Performing the Female Alternative in Victorian Popular Drama: The “Girl of the Period” and the “Fast Girl”
Keywords:Victorian theatre, Victorian popular drama, Girl of the Period, Fast Girl, theatre and feminism
AbstractDuring the nineteenth century, theatregoing became the favoured entertainment of both the lower and upper classes in London. As Davis (1994, 307) suggests, the plays were a “mirrored reflection” of society, and they had the ability to reflect important socio-political issues on stage, while also influencing people’s opinion about them. Thus, by turning to the popular stage of the mid-century we can better understand social issues like the Woman Question, or the tensions around imperial policies, among others.

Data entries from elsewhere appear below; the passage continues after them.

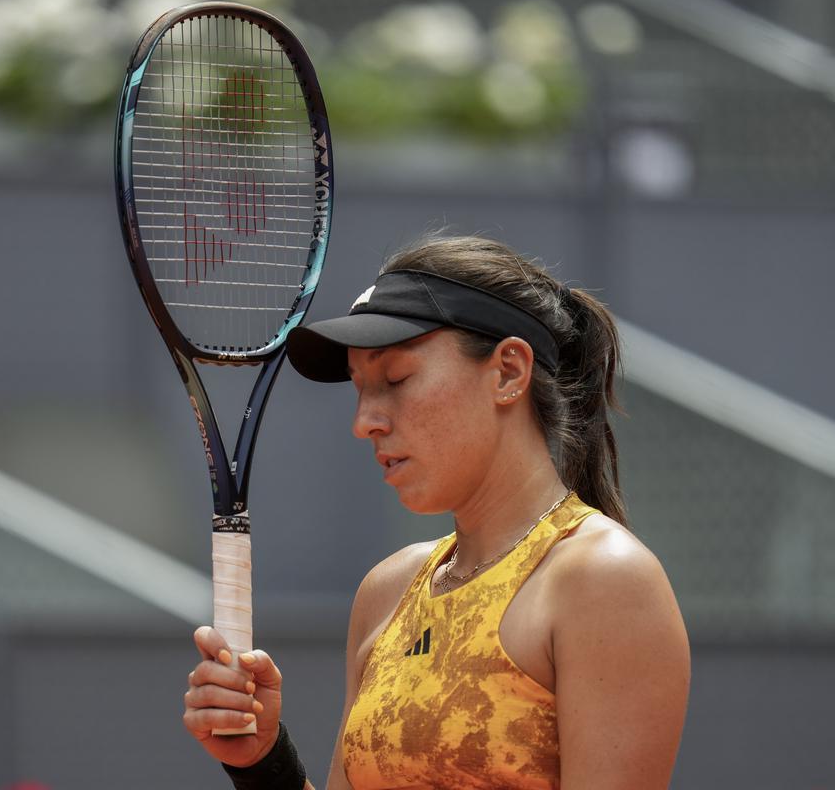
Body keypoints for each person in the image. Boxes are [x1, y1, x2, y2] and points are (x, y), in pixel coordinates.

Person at [183, 235, 691, 790]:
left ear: (508, 373)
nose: (365, 422)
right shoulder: (387, 589)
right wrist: (264, 762)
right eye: (360, 389)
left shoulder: (604, 580)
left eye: (396, 380)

As such, this article scrutinises the ways in which Victorian popular drama influenced the period’s ideal of femininity by using stock characters inspired by real women’s movements. Two such cases are the “Girl of the Period” and the “Fast Girl”, protofeminists that would go on to influence the New Woman of the fin-de-siècle. We analyse two plays from the mid-century: the Adelphi’s Our Female American Cousin (1860), by Charles Gayler, and the Strand’s My New Place (1863), by Arthur Wood. As this article attests, popular plays like these would inadvertently bring into the mainstream the ongoing political fight for female rights through their use of transgressive female characters and promotion of scenarios where alternative feminine identities could be performed and imagined.
FundingThe research for this article has been funded by the projects FFI2017-86417-P and GIUV 2017-354.